In behavioral psychology, negative reinforcement and punishment are forms of control that are meant to modify behavior. This similarity is perhaps why it’s confusing to tell one from the other. This article will help shed some light on the difference between these two.
|Behavior is increased||Behavior is reduced or stopped|
|Removal of aversive event or avoidance of unpleasant stimuli||Addition of unpleasant event or removal of pleasant stimulus|
|Not used in punishment||Used in negative reinforcement|
Negative reinforcement occurs when a behavior is modified by the removal of an aversive event or the prevention of unpleasant stimuli from happening. The objective in negative reinforcement is to increase the occurrence of a behavior with the help a negative reinforcer. Hence, a behavior is learned and retained to avoid or remove the negative stimulus.
An aversive event is any event that can cause an organism or an individual to avoid a behavior, a situation, or a thing. Examples of aversive events would be a mother nagging a child, physical or emotional pain, or a boss removing employee incentives, to name a few. Physical and verbal punishment may apply in negative reinforcement.
A mother scolds her child for not keeping his room clean on a regular basis. The child then learns to be consistent in keeping his room tidy to avoid the unpleasant scolding by his mother. The scolding serves as the negative reinforcer or the aversive stimulus which the child wants to avoid. As a result, the child’s behavior becomes consistent and is reinforced by the need to avoid the scolding.
In behavioral psychology, punishment occurs when a consequence is immediately imposed upon a person or a group in response to an undesirable behavior. The punishment is meant to suppress this undesirable behavior or action. A common misconception about punishment is that it is always associated with an aversive consequence, which is not always the case. Similar to reinforcement, a stimulus can either be removed or added to decrease the chances of the target behavior from happening again.
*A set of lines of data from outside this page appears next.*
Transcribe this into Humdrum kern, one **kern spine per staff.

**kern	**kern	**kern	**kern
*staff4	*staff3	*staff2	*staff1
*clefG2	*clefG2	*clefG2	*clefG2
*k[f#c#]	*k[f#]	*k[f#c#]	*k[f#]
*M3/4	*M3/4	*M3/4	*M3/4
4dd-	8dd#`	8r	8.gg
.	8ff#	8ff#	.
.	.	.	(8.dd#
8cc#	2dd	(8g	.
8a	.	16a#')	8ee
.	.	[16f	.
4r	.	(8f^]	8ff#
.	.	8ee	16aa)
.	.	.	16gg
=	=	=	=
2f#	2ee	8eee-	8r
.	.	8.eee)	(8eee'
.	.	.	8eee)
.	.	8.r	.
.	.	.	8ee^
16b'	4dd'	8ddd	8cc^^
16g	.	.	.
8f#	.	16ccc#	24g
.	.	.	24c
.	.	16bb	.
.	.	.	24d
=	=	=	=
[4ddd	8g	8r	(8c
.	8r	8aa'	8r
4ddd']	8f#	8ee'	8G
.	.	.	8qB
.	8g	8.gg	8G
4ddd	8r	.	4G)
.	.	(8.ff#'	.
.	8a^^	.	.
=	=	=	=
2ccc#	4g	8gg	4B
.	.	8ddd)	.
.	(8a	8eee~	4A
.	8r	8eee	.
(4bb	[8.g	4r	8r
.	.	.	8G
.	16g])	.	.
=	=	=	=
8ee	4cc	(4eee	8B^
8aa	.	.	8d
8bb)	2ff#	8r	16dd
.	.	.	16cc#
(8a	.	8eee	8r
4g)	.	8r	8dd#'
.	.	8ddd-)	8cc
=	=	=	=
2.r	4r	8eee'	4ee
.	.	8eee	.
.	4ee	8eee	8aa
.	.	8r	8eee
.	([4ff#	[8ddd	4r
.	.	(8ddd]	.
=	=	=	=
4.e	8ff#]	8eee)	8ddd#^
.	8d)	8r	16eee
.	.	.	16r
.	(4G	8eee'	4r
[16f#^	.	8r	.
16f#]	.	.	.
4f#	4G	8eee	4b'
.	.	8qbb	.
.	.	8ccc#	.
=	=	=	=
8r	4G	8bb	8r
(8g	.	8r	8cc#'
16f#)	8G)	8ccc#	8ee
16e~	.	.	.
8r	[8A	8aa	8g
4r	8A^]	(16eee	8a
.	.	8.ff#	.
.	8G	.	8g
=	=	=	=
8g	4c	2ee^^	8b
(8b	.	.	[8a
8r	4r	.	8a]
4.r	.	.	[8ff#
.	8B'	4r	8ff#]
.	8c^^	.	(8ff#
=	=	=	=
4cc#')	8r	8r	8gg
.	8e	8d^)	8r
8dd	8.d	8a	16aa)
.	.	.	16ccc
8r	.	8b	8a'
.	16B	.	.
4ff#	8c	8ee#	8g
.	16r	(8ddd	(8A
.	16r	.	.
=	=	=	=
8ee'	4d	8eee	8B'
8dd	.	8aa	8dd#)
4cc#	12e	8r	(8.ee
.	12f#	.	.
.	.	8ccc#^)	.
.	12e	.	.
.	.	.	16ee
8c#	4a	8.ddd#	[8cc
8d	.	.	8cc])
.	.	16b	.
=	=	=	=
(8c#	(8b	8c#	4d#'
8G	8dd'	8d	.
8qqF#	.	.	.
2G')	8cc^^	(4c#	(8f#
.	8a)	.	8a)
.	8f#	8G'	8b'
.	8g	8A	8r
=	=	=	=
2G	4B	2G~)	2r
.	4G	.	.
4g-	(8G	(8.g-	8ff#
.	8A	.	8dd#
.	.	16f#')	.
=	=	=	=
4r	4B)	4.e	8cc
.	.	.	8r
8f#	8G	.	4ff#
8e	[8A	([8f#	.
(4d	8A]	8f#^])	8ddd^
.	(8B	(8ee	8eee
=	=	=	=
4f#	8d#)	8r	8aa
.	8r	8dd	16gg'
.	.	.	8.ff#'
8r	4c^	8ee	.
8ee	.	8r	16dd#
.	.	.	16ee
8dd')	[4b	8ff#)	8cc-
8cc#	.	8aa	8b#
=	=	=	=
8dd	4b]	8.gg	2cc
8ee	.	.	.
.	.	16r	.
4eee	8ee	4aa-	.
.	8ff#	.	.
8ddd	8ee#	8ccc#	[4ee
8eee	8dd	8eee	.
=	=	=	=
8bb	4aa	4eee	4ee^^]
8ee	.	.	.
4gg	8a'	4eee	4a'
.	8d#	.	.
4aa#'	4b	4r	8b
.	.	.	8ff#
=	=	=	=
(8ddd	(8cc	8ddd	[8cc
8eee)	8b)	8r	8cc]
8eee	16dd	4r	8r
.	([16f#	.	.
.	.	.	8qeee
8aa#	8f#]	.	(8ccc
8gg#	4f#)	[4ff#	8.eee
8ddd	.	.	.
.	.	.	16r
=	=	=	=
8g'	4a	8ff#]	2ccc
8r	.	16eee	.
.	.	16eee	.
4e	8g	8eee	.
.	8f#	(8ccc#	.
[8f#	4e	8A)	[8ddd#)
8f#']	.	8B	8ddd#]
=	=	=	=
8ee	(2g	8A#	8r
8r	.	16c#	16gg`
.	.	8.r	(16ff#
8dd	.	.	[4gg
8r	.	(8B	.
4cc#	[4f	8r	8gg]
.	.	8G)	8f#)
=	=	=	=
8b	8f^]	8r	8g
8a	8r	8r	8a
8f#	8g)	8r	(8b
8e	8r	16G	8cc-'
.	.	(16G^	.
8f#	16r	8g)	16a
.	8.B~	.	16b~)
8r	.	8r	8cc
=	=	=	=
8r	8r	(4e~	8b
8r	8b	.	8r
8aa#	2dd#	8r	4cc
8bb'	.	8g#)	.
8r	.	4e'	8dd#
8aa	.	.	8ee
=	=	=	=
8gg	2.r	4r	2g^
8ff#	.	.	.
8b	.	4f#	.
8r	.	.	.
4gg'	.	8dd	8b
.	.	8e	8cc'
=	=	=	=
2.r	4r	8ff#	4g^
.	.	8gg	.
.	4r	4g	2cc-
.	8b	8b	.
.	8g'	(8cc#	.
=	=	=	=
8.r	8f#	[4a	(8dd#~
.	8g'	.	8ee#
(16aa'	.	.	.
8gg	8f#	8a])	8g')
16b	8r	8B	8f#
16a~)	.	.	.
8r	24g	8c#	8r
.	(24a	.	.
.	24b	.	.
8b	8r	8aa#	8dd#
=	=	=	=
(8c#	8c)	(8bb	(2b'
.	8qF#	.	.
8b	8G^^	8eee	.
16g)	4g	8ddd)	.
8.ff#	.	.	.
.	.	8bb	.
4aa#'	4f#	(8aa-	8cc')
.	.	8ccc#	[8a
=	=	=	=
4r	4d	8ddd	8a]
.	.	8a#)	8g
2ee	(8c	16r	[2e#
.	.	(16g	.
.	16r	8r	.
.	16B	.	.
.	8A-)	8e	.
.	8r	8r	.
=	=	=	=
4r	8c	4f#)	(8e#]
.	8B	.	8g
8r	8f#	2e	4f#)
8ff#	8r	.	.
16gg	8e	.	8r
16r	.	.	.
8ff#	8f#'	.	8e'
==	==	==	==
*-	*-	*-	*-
Punishment is classified into two types: positive and negative punishment. Positive punishment involves adding or introducing an unpleasant stimulus to stop the action or behavior. A good example would be a child jumping on the bed who stops after being yelled at by an older sibling. The yelling acted as a positive punishment as it was “introduced” by the older sibling. When a stimulus is taken away to suppress a behavior, it is then considered as a negative punishment.
Negative Reinforcement vs Punishment
So what’s the difference between negative reinforcement and punishment? While distinguishing negative reinforcement from punishment is almost like splitting hairs, one thing is certain; they differ in their consequences.
Negative reinforcement happens when the occurrence of a behavior increases because of the removal of an aversive event or the avoidance of an unpleasant stimuli. The objective in negative reinforcement is to increase the likelihood of a desired behavior to recur in a similar situation. On the other hand, punishment is about reducing or stopping the occurrence of an undesirable behavior by either adding an unpleasant event (positive punishment) or removing a pleasant stimulus (negative punishment). Here, the objective is to decrease or completely stop an unwanted behavior.